MPAL PEDE SINDICÂNCIA E AFASTAMENTO DE PMS QUE RECUSARAM VACINA CONTRA COVID-19

Márcio Roberto Tenório de Albuquerque, procurador-geral de Justiça de Alagoas


Força-Tarefa do órgão entende que postura destes servidores deve ser investigada pelo Comando da corporação


Após a Gazeta noticiar que setenta policiais militares recusaram a vacina contra a Covid-19 no Estado, a Força-Tarefa de Prevenção e Enfrentamento à Pandemia do Ministério Público do de Alagoas (MPAL) decidiu expedir recomendação ao Comando-Geral da PM para que instaure sindicâncias, visando investigar a postura destes servidores, e os afaste imediatamente das ruas.

O colegiado se reuniu, ao longo desta semana, para discutir assuntos que tratavam do combate ao coronavírus e, dentre os temas debatidos, estava a informação nova da recusa das doses por parte de alguns integrantes da corporação.

De acordo com o procurador-geral de Justiça de Alagoas, Márcio Roberto Tenório de Albuquerque, os servidores públicos, assim com a população em geral, não são obrigados à vacinação, mas a PM não pode correr o risco de expor estes policiais não imunizados ao contato direto com a população.

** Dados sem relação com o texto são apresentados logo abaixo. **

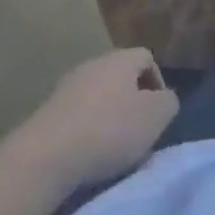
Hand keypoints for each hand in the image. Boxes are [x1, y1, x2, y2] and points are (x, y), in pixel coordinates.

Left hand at [15, 49, 178, 188]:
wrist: (46, 156)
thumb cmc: (108, 131)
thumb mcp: (155, 118)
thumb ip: (168, 103)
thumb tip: (165, 99)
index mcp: (121, 58)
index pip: (147, 58)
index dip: (157, 84)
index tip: (158, 115)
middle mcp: (93, 63)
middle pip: (120, 77)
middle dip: (131, 102)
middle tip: (137, 133)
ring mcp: (67, 86)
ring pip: (97, 96)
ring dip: (106, 118)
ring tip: (111, 150)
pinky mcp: (47, 112)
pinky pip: (76, 116)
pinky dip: (84, 131)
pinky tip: (85, 155)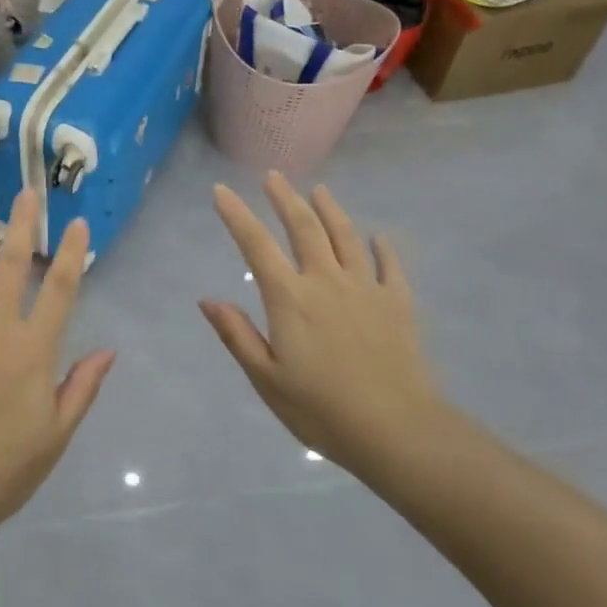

Além disso, cada funcionário que se recusar à imunização precisa responder ao Estado por sua postura, levando em consideração que a vacina é um bem coletivo.

“Estamos recomendando ao comandante-geral que abra procedimento administrativo contra todos os policiais que não querem tomar a vacina contra a Covid-19. E a Força-Tarefa do MPAL faz isso com base em nota técnica expedida pela Procuradoria Geral do Estado, que orienta a restrição destes servidores às repartições, o que pode resultar em consequências financeiras e sujeição a sindicâncias”, destaca o chefe do MPAL.

Na avaliação do procurador-geral de Justiça, o funcionário público que se recusa a tomar a vacina não pode atuar em sociedade, por representar um perigo de transmissão do vírus a uma pessoa saudável e que se imunizou.

 “Por isso, recomendamos que os policiais militares sejam afastados dos serviços das ruas e, se possível, trabalhem em atividades burocráticas. Os procedimentos internos instaurados são para apurar a conduta. Dependendo do resultado, o militar pode até ser exonerado”.

Márcio Roberto também citou orientação dada pelo Ministério Público do Trabalho (MPT) para empresas públicas e privadas acerca da vacinação. Todas as recusas precisam ser devidamente apuradas.

A Força-Tarefa do MPAL ainda deliberou por expedir recomendação aos municípios, a fim de que instaurem procedimentos administrativos em desfavor dos professores que não quiseram se vacinar, uma vez que, por razão de segurança, esses profissionais não poderão retornar à sala de aula.